Your instructions: Transcribe only the part of the material below that begins at the line containing "You can install HyperOS OS3.0.303.0.WNEIDXM" and ends at the line containing "explains that he", with both kept and images left out.

Material supplied:
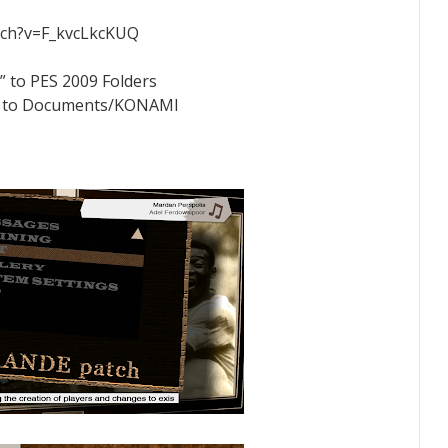
tch?v=F_kvcLkcKUQ
” to PES 2009 Folders
der to Documents/KONAMI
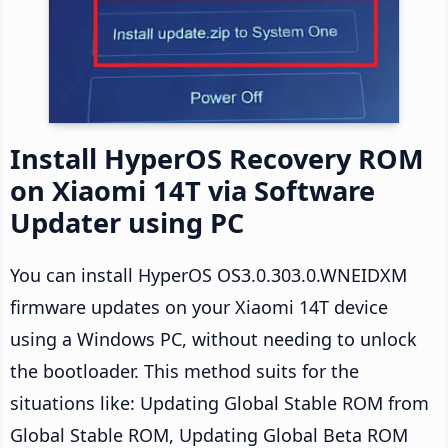
Install HyperOS Recovery ROM
on Xiaomi 14T via Software
Updater using PC
You can install HyperOS OS3.0.303.0.WNEIDXM
firmware updates on your Xiaomi 14T device
using a Windows PC, without needing to unlock
the bootloader. This method suits for the
situations like: Updating Global Stable ROM from
Global Stable ROM, Updating Global Beta ROM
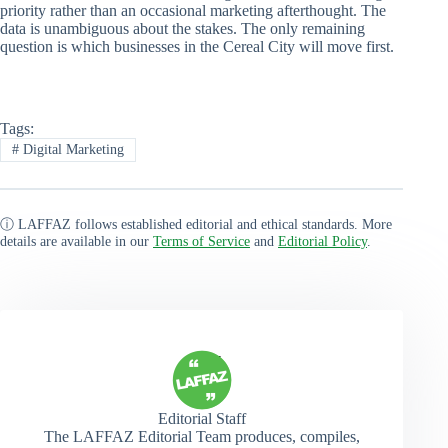
priority rather than an occasional marketing afterthought. The
data is unambiguous about the stakes. The only remaining
question is which businesses in the Cereal City will move first.
Tags:
#
Digital Marketing
ⓘ LAFFAZ follows established editorial and ethical standards. More
details are available in our
Terms of Service
and
Editorial Policy
.
Editorial Staff
The LAFFAZ Editorial Team produces, compiles,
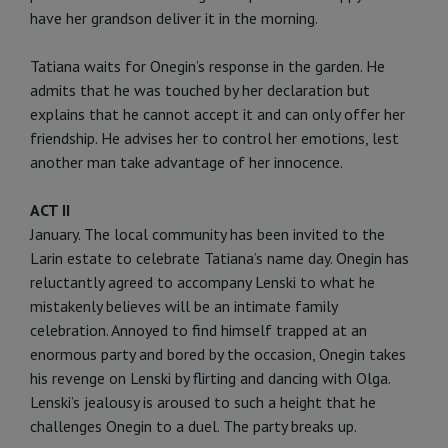
have her grandson deliver it in the morning.
Tatiana waits for Onegin’s response in the garden. He
admits that he was touched by her declaration but
explains that he cannot accept it and can only offer her
friendship. He advises her to control her emotions, lest
another man take advantage of her innocence.
ACT II
January. The local community has been invited to the
Larin estate to celebrate Tatiana’s name day. Onegin has
reluctantly agreed to accompany Lenski to what he
mistakenly believes will be an intimate family
celebration. Annoyed to find himself trapped at an
enormous party and bored by the occasion, Onegin takes
his revenge on Lenski by flirting and dancing with Olga.
Lenski’s jealousy is aroused to such a height that he
challenges Onegin to a duel. The party breaks up.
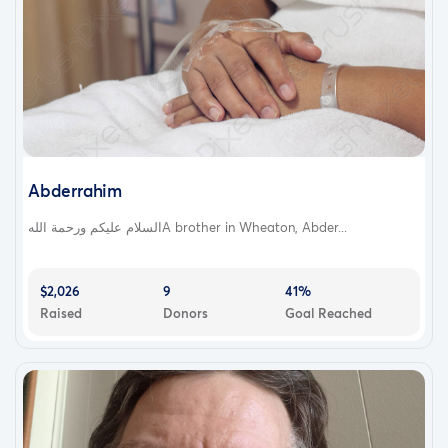
Abderrahim
السلام عليكم ورحمة اللهA brother in Wheaton, Abder...
$2,026
9
41%
Raised
Donors
Goal Reached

Answer for this exercise:
You can install HyperOS OS3.0.303.0.WNEIDXM
firmware updates on your Xiaomi 14T device
using a Windows PC, without needing to unlock
the bootloader. This method suits for the
situations like: Updating Global Stable ROM from
Global Stable ROM, Updating Global Beta ROM
priority rather than an occasional marketing afterthought. The
data is unambiguous about the stakes. The only remaining
question is which businesses in the Cereal City will move first.
Tags:
#
Digital Marketing
ⓘ LAFFAZ follows established editorial and ethical standards. More
details are available in our
Terms of Service
and
Editorial Policy
.
Editorial Staff
The LAFFAZ Editorial Team produces, compiles,
have her grandson deliver it in the morning.
Tatiana waits for Onegin’s response in the garden. He
admits that he was touched by her declaration but
explains that he cannot accept it and can only offer her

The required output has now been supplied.